Hoof Abscesses 101
By: Triple Crown Insider- Hannah Young
An abscess is a centralized, blocked off infection in the hoof, causing inflammation and increased pressure that can result in sudden and severe lameness.
During the summer of 2016, many horse owners battled numerous things: the heat, the unusual wet season and abscesses—a headache when it comes to hoof care. Personally, I battled abscesses all summer and am still treating some.
The Start of An Abscess
Abscesses start with the location; some horses may become sore or tender when walking before the abscess fully forms. When the soreness starts, many horses will stand and not want to move, causing increased soreness and a more developed abscess. Some horses never become lame before the infection reaches the hoof wall (sole) and then ruptures. These horses are usually turned out on pasture and not used on a daily basis. If the abscess ruptures before found, the best plan of action is to keep the area clean and dry to prevent further infection. If lameness is present and the abscess has not ruptured, treatment, which can be relatively quick and easy, is needed immediately to relieve the pressure.

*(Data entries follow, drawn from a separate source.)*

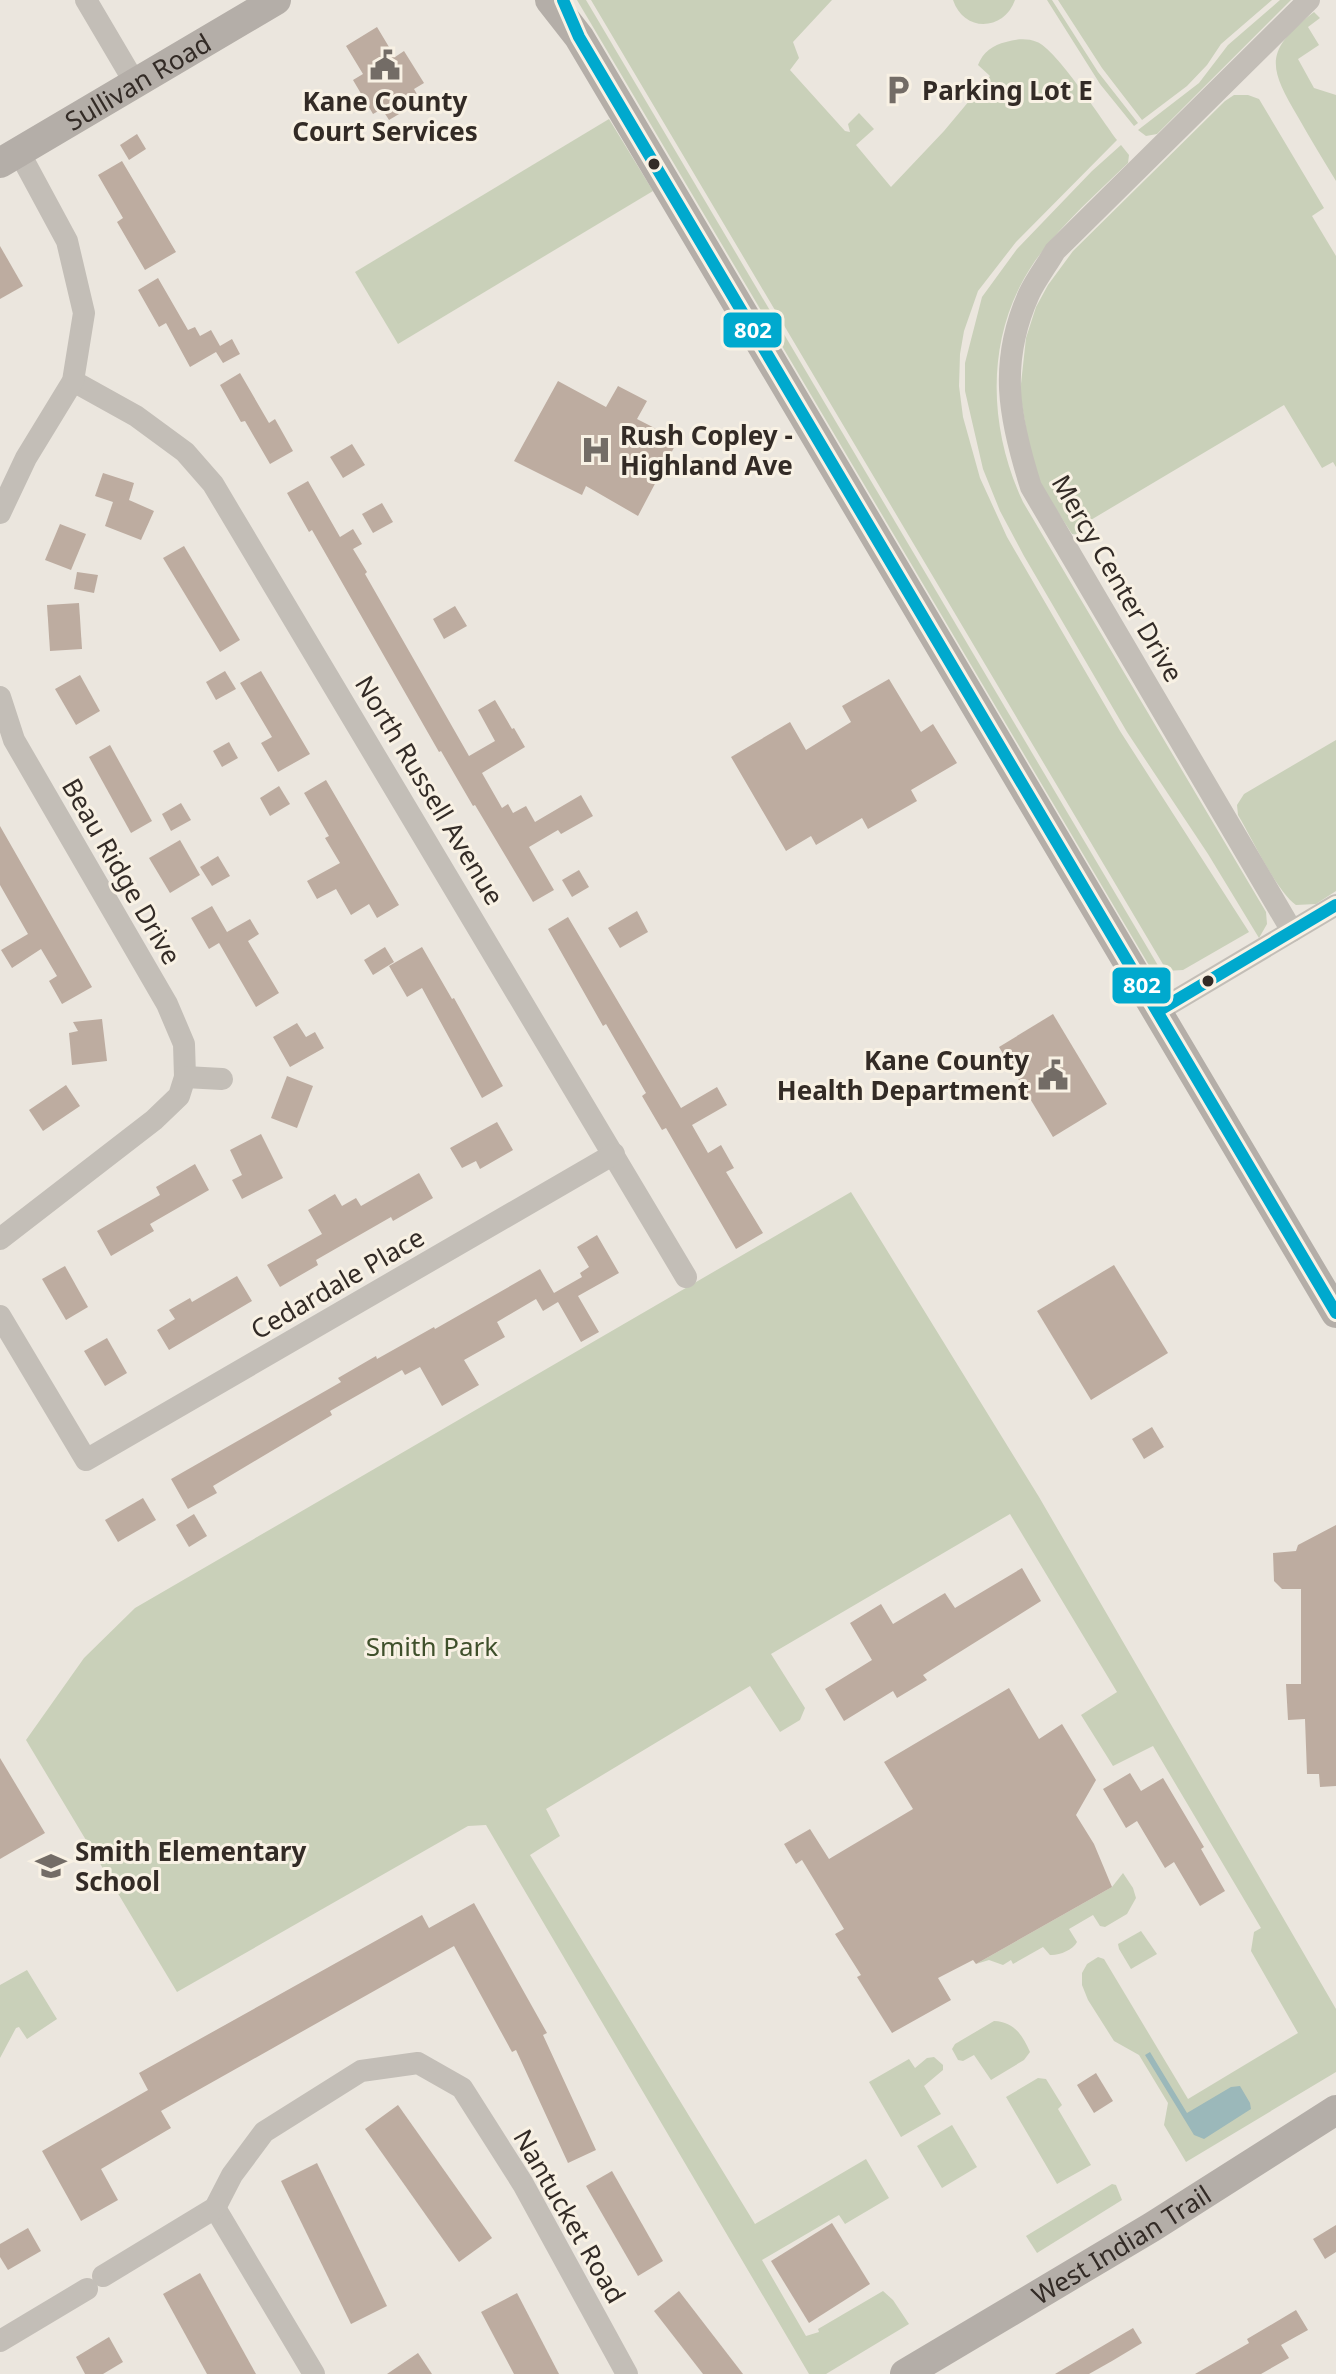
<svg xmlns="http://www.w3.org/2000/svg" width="1336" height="2374" font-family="'Noto Sans',sans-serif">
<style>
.green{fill:#c9d0b9}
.water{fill:#9bb8ba}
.building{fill:#bdaca0}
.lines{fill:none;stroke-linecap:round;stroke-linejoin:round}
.street{stroke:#c3beb7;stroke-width:22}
.secondary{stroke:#b4aea8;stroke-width:30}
.bus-1-casing{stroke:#f8f1e4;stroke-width:18}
.bus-1{stroke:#00a9ce;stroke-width:12}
.bus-dot{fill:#332b26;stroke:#f8f1e4;stroke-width:3}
.labels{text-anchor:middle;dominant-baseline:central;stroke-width:6;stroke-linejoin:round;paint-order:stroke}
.street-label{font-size:26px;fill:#332b26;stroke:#f8f1e4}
.poi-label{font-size:26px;font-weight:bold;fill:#332b26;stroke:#f8f1e4;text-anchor:start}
.park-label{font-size:26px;fill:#3f502b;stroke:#f8f1e4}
.line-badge{stroke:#f8f1e4;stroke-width:3}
.badge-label{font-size:22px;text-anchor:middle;font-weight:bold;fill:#fff}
</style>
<rect width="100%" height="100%" fill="#ebe6de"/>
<g class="green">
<polygon points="577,0 586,0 1166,979 1150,967"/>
<path d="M591 0H832L793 42 799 58 790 70 845 131 850 132 848 124 859 113 874 129 856 145 891 187 944 131 990 76 978 65C983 52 993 45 1006 42 1016 39 1027 38 1037 42 1056 49 1102 120 1117 140L1016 242 978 291 964 331 960 354 959 386 963 417 980 478 1007 537 1120 731 1249 932 1183 970 1167 971Z"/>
<path d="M953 0H1015C1004 31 964 33 953 0Z"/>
<polygon points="1047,0 1052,0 1098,72 1138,123 1134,126 1100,84"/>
<polygon points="1058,0 1272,0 1221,44 1207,65 1187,86 1142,120 1102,68"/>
<polygon points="1280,0 1291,0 1157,134 1146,136 1138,130 1199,83 1228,45"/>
<path d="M1314 12 1320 18 1308 27 1319 45 1298 59 1314 88 1336 95V181C1323 160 1310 138 1298 117 1268 66 1264 51 1314 12Z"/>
<polygon points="1234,95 1248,95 1259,99 1324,208 1312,216 1336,256 1336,467 1333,462 1322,468 1284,405 1079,527 1081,535 1072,534 1043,489 1031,458 1020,393 1026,338 1036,307 1048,285 1073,251 1225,101"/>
<polygon points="609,119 653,191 398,344 355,272"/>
<path d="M1121 145 1129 155 1128 163C1096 194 1061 225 1035 261 985 333 987 425 1023 502L1266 912 1267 924 1259 938 1208 854 1127 732 1024 556 1000 511 983 469 965 391V363L982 297 1017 249 1092 171Z"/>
<path d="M1336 740V891L1316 904 1296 905C1276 891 1252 838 1238 815L1237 805 1244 794Z"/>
<polygon points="851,1192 1039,1497 1336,2009 1336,2072 1186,2162 1164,2125 1168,2103 1139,2055 1114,2041 1088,2000 1082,1985 1082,1973 1087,1964 1098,1957 1104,1959 1188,2099 1298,2033 1251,1951 1254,1932 1261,1928 1153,1746 1113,1766 1081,1715 1117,1692 1010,1514 771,1654 805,1708 800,1720 780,1732 750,1686 546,1809 560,1836 530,1855 755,2224 866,2159 889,2198 845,2224 839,2215 762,2260 806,2336 819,2332 818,2329 883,2291 893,2300 909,2324 826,2374 809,2374 486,1825 468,1826 177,1992 26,1740 84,1658 135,1608"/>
<path d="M1123 1873 1133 1888 1136 1898 1127 1914 1105 1927 1100 1926 1093 1915 1069 1929 1077 1942C1073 1950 1058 1956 1050 1955L1043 1947 1013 1964 1011 1960 1003 1965 989 1960 976 1964 1112 1887Z"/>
<polygon points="1141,1931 1157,1954 1131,1969 1119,1949 1118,1944"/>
<polygon points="27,1970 57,2019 27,2039 19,2027 16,2028 0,2058 0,1985"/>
<path d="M994 2021C1014 2022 1022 2034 1030 2052L1024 2060 991 2080 974 2055 963 2061 958 2060 952 2049 955 2044Z"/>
<polygon points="934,2057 943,2065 943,2070 924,2086 941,2114 901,2137 869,2082 909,2059 915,2068 927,2058"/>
<polygon points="1038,2078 1046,2079 1062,2105 1058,2109 1091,2165 1057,2184 1006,2097"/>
<polygon points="952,2125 977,2167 942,2188 917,2146"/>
<polygon points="1112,2184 1116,2185 1122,2200 1037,2253 1026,2236"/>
</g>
<polygon class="water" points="1150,2052 1187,2113 1231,2087 1240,2086 1250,2103 1251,2109 1204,2139 1194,2135 1145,2055"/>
<g class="building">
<polygon points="377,27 395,57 404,51 424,83 414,89 421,101 389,120 382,109 373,114 353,80 363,74 346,46"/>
<polygon points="137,134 146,149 129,160 120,145"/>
<polygon points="122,161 176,252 145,270 117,222 123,218 98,175"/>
<polygon points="0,246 23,286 0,299"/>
<polygon points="158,278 188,330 195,327 200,336 211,330 220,346 232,339 240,354 223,363 216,352 190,367 166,323 159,327 138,290"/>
<polygon points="240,373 269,423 275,419 293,451 270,464 245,421 241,422 220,385"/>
<polygon points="558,381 606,407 618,386 647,401 637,419 678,440 638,516 586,486 582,495 514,461"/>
<polygon points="352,444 365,465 343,478 330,457"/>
<polygon points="103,473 134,483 129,500 154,511 141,540 105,526 113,502 95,496"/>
<polygon points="308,481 340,537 353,529 362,544 353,549 367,572 365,574 469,756 495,741 478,710 495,700 512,729 514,728 525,747 482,773 502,808 508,804 513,813 526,806 535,822 581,795 593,816 561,834 558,830 529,847 554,890 533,902 475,805 473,806 441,751 439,752 312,530 309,532 287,493"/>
<polygon points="382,503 393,522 373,533 362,514"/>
<polygon points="60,524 86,534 71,570 45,560"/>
<polygon points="184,546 240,640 220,652 163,558"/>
<polygon points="77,572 98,575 94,593 74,589"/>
<polygon points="79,603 82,649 50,651 47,605"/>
<polygon points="455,606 467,626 444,639 433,619"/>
<polygon points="225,671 236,689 216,700 206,682"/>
<polygon points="261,671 310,754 278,772 261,743 272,737 240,683"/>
<polygon points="80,675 100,711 76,725 55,689"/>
<polygon points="889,679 921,732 933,724 957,763 911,790 917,801 868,829 862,818 816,845 811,836 786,851 731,757 790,722 806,750 851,722 842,706"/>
<polygon points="229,742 238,758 222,767 213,751"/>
<polygon points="110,745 152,821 131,833 89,757"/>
<polygon points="326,780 399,905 377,918 369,904 351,915 336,889 317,899 307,881 340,863 325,838 329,836 304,793"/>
<polygon points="279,786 290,804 270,816 260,798"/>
<polygon points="181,803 191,820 171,831 162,814"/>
<polygon points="0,826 92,987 62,1004 49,981 57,976 41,949 12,968 1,950 28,934 0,885"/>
<polygon points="180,840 200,875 170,893 149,858"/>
<polygon points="218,856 230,876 212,886 200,867"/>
<polygon points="579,870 589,887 572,897 562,880"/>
<polygon points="212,906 227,932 250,919 259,934 248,941 279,993 256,1007 219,943 209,949 191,918"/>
<polygon points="637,911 648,932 620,948 608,928"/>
<polygon points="568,917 681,1108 717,1087 727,1105 692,1125 708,1153 721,1145 734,1168 726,1172 763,1233 736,1249 666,1128 662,1130 642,1096 646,1093 606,1024 603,1026 548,929"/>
<polygon points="385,947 394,962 373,975 364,960"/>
<polygon points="422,947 452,999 454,998 503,1086 482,1098 422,988 407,997 389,966"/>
<polygon points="1053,1014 1107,1104 1053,1137 999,1047"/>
<polygon points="102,1019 107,1061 72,1065 69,1033 78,1031 73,1022"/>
<polygon points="297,1023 306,1037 315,1032 324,1048 290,1067 273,1037"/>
<polygon points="287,1076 313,1086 297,1128 271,1118"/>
<polygon points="66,1085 80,1106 43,1131 29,1110"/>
<polygon points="497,1122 513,1150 480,1169 476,1161 462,1168 450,1148"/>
<polygon points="261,1134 283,1178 242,1199 232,1180 242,1175 230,1150"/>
<polygon points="195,1164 209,1190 150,1224 154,1231 111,1256 97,1231 160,1195 156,1187"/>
<polygon points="419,1173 433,1198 393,1221 391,1217 316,1260 318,1265 280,1287 267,1265 322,1234 308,1210 335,1194 342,1206 356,1198 361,1206"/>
<polygon points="597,1235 619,1273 578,1296 599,1332 581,1342 558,1302 543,1311 536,1299 497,1322 505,1337 464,1360 479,1385 442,1406 420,1367 405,1375 402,1370 330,1411 332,1415 213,1486 217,1493 188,1509 171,1479 341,1382 338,1378 376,1356 377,1359 434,1327 435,1329 540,1269 554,1293 582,1277 580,1273 589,1267 577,1247"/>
<polygon points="1114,1265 1168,1353 1091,1400 1037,1311"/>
<polygon points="65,1266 88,1307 66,1320 42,1279"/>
<polygon points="237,1276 252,1301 169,1350 157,1330 175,1319 169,1310 190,1298 192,1302"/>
<polygon points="107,1338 127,1373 105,1386 84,1351"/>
<polygon points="1152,1427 1164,1447 1144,1459 1132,1439"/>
<polygon points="143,1498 156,1520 118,1542 105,1520"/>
<polygon points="194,1514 207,1536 189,1547 176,1525"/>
<polygon points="1336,1525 1336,1786 1320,1787 1319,1774 1307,1774 1305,1719 1288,1720 1286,1684 1301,1684 1301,1589 1282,1589 1274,1581 1273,1553 1296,1551 1298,1545"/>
<polygon points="1022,1568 1041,1601 923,1675 927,1680 897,1698 893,1691 844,1721 825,1689 872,1660 850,1623 881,1604 893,1624 945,1593 955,1608"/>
<polygon points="1009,1688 1039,1739 1062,1724 1096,1780 1076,1815 1094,1844 1112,1887 976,1964 973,1960 938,1978 951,2000 892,2033 857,1977 861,1975 835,1934 844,1929 802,1860 796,1864 784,1844 810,1829 829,1859 913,1809 884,1762"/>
<polygon points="0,1758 45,1833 0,1859"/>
<polygon points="1130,1773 1141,1791 1163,1778 1204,1847 1201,1849 1225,1891 1200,1906 1174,1862 1165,1868 1137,1821 1126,1828 1103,1789"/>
<polygon points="474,1903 547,2033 543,2035 596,2150 568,2163 516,2050 512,2052 454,1946 161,2111 171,2128 101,2169 118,2200 81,2221 42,2151 148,2090 139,2073 422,1915 429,1928"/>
<polygon points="1096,2073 1113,2101 1094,2113 1077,2085"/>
<polygon points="398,2105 492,2238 459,2262 365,2129"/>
<polygon points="317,2163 387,2306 351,2324 281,2181"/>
<polygon points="612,2171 663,2261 638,2276 586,2186"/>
<polygon points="832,2223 870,2284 809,2323 771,2261"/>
<polygon points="1336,2225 1336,2252 1325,2259 1313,2239"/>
<polygon points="28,2228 41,2251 8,2270 0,2257 0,2244"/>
<polygon points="200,2273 256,2374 207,2374 163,2294"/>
<polygon points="679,2291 743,2374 703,2374 654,2311"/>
<polygon points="517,2293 559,2374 514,2374 481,2312"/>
<polygon points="1296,2310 1308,2330 1281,2345 1289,2358 1261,2374 1195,2374 1249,2343 1247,2339"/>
<polygon points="1133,2328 1142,2343 1112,2361 1089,2374 1055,2374"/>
<polygon points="109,2337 123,2362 103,2374 85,2374 76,2357"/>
<polygon points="418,2353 432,2374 387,2374"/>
</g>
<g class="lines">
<g class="street">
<polyline points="86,0 135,83"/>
<polyline points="73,381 136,416 185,452 213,484 686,1277"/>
<polyline points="0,513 26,458 73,381 84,313 67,241 19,152"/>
<polyline points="0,697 14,740 167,1004 184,1044 185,1077"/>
<path d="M1292 931 1031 487C1009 418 998 363 1029 294 1036 279 1047 265 1055 251L1309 0"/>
<polyline points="1158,1011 1336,905"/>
<polyline points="0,1239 154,1120 179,1096 185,1077 222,1079"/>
<polyline points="0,1316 86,1460 614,1154"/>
<polyline points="215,2208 314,2374"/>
<polyline points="103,2276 215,2208 232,2175 264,2132 361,2071 418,2063 462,2088 523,2184 627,2374"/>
<polyline points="0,2341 87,2289"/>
</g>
<g class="secondary">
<polyline points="550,0 579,37 1336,1313"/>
<path id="s1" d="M0 163 276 0"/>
<path id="s2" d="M905 2374 1152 2227 1336 2110"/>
</g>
<g class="bus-1-casing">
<g id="bus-1">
<polyline points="563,0 579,37 1336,1313"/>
<polyline points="1158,1011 1336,905"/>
</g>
</g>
<use href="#bus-1" class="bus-1"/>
</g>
<defs>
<g id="civic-bare" transform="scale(2.4)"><path d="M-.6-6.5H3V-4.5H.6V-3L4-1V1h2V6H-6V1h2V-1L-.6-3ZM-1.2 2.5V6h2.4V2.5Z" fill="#736c66" stroke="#f8f1e4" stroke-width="2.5" paint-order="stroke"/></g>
<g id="parking-bare" transform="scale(2.4)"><path d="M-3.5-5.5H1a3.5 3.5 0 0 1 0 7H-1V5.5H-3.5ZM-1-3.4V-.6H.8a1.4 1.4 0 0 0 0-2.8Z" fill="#736c66" stroke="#f8f1e4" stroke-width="2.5" paint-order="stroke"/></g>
<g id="hospital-bare" transform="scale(2.4)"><path d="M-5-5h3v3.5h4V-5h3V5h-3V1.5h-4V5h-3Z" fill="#736c66" stroke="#f8f1e4" stroke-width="2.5" paint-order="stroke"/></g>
<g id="school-bare" transform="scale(2.4)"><path d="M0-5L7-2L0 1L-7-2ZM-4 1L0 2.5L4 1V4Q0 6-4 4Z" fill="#736c66" stroke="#f8f1e4" stroke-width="2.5" paint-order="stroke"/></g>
</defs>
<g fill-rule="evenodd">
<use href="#civic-bare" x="385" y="65"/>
<use href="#parking-bare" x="898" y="90"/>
<use href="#hospital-bare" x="596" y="450"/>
<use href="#civic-bare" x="1053" y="1075"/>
<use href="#school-bare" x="51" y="1866"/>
</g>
<g class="bus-dot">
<circle cx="654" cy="164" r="7"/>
<circle cx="1208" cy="981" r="7"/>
</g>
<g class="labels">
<g class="street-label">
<text stroke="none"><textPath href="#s1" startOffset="160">Sullivan Road</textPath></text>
<text transform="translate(1118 578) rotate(60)">Mercy Center Drive</text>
<text transform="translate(430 790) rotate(59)">North Russell Avenue</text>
<text transform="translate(122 871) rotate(60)">Beau Ridge Drive</text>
<text transform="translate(337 1283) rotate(-30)">Cedardale Place</text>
<text transform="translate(570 2216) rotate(60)">Nantucket Road</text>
<text stroke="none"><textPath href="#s2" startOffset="252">West Indian Trail</textPath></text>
</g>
<g class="poi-label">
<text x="922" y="90">Parking Lot E</text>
<text x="385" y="101" text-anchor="middle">Kane County<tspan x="385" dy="30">Court Services</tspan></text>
<text x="620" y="435">Rush Copley -<tspan x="620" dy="30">Highland Ave</tspan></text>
<text x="1029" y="1060" text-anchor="end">Kane County<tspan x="1029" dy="30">Health Department</tspan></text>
<text x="75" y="1851">Smith Elementary<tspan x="75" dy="30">School</tspan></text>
</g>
<g class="park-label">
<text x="432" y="1646">Smith Park</text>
</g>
</g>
<g class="line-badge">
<rect x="722" y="311" width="61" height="38" rx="8" fill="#00a9ce"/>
<rect x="1111" y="966" width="61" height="39" rx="8" fill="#00a9ce"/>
</g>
<g class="badge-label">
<text x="753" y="338">802</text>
<text x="1142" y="993">802</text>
</g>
</svg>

When An Abscess Is Suspected
When lameness starts and heat is detected, soaking the hoof in warm water and Epsom salt can help pull the abscess down so it can rupture on its own. However, if after a day or so of soaking the abscess hasn’t ruptured on its own, a vet, farrier, or someone with the proper hoof treating training needs to dig into the inside of the sole until the infection is found and drain it. Once this is done, your horse will feel instant relief and some of the lameness will be gone. If the horse has shoes, the shoe will need to be removed in order to relieve this pressure.
Once the pressure is relieved, the hoof needs to be treated and dressed every couple of days. The best way is to coat the area in an Epsom salt salve or another product recommended by vet or farrier. Once the area is coated, cover it with cotton or gauze pads and wrap the hoof with vet wrap to keep the cotton or pads in place (usually a half a roll of vet wrap will do the job). After the vet wrap is applied, some people use duct tape or a hoof boot to protect the wrapped hoof from the weather and hard surfaces. If the weather is dry, the horse is free to go on pasture, but if the weather is wet, the horse needs to be kept up to ensure the hoof stays dry to prevent more infection. After treating and dressing every couple of days for two to three weeks or whatever the vet/ farrier recommends, the dressing can be removed and the shoe be put back on. Usually after this period of time, the abscess is gone and the hoof has had enough time to heal.
Hopefully, with this information, you can be more prepared for abscesses and have your horse as good as new in no time. With winter approaching and wet weather upon us again, we wish you an abscess-free season!